__YOUR ASSIGNMENT__
Output exactly the line that includes "problème. Mais ne" and all the lines after it through the end of the listing below, and nothing more.

__SUPPLIED RECORDS__
•••

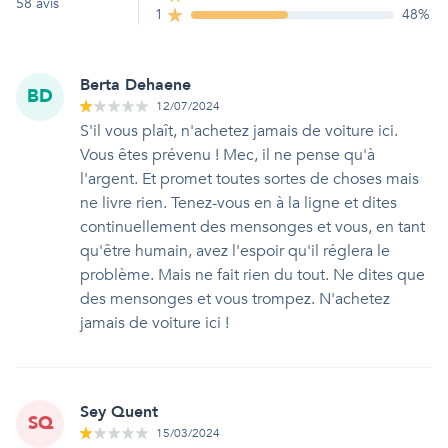
58
avis
1
48
%
Berta Dehaene
BD
12/07/2024
S'il vous plaît, n'achetez jamais de voiture ici.
Vous êtes prévenu ! Mec, il ne pense qu'à
l'argent. Et promet toutes sortes de choses mais
ne livre rien. Tenez-vous en à la ligne et dites
continuellement des mensonges et vous, en tant
qu'être humain, avez l'espoir qu'il réglera le
problème. Mais ne fait rien du tout. Ne dites que
des mensonges et vous trompez. N'achetez
jamais de voiture ici !
Sey Quent
SQ
15/03/2024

•••

__RESULT__
problème. Mais ne fait rien du tout. Ne dites que
des mensonges et vous trompez. N'achetez
jamais de voiture ici !
Sey Quent
SQ
15/03/2024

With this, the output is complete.